• DATASET EXTRACT
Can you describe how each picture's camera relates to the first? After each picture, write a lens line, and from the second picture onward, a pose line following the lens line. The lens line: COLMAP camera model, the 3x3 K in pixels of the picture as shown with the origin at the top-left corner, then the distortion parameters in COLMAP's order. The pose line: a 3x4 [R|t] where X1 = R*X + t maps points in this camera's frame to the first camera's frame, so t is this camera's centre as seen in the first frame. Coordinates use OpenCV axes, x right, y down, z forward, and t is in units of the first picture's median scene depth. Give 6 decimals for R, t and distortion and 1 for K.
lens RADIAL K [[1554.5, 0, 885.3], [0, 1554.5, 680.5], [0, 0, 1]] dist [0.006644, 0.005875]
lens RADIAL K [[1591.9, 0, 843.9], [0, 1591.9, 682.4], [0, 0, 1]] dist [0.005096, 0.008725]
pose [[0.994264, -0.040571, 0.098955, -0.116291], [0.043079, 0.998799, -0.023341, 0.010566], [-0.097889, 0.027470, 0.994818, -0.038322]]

• PROMPT
Can you give the data above again, swapping "lens line" for "intrinsics line" everywhere it occurs and leaving everything else unchanged?

• ANSWER SPACE
Can you describe how each picture's camera relates to the first? After each picture, write a intrinsics line, and from the second picture onward, a pose line following the intrinsics line. The intrinsics line: COLMAP camera model, the 3x3 K in pixels of the picture as shown with the origin at the top-left corner, then the distortion parameters in COLMAP's order. The pose line: a 3x4 [R|t] where X1 = R*X + t maps points in this camera's frame to the first camera's frame, so t is this camera's centre as seen in the first frame. Coordinates use OpenCV axes, x right, y down, z forward, and t is in units of the first picture's median scene depth. Give 6 decimals for R, t and distortion and 1 for K.
lens RADIAL K [[1554.5, 0, 885.3], [0, 1554.5, 680.5], [0, 0, 1]] dist [0.006644, 0.005875]
lens RADIAL K [[1591.9, 0, 843.9], [0, 1591.9, 682.4], [0, 0, 1]] dist [0.005096, 0.008725]
pose [[0.994264, -0.040571, 0.098955, -0.116291], [0.043079, 0.998799, -0.023341, 0.010566], [-0.097889, 0.027470, 0.994818, -0.038322]]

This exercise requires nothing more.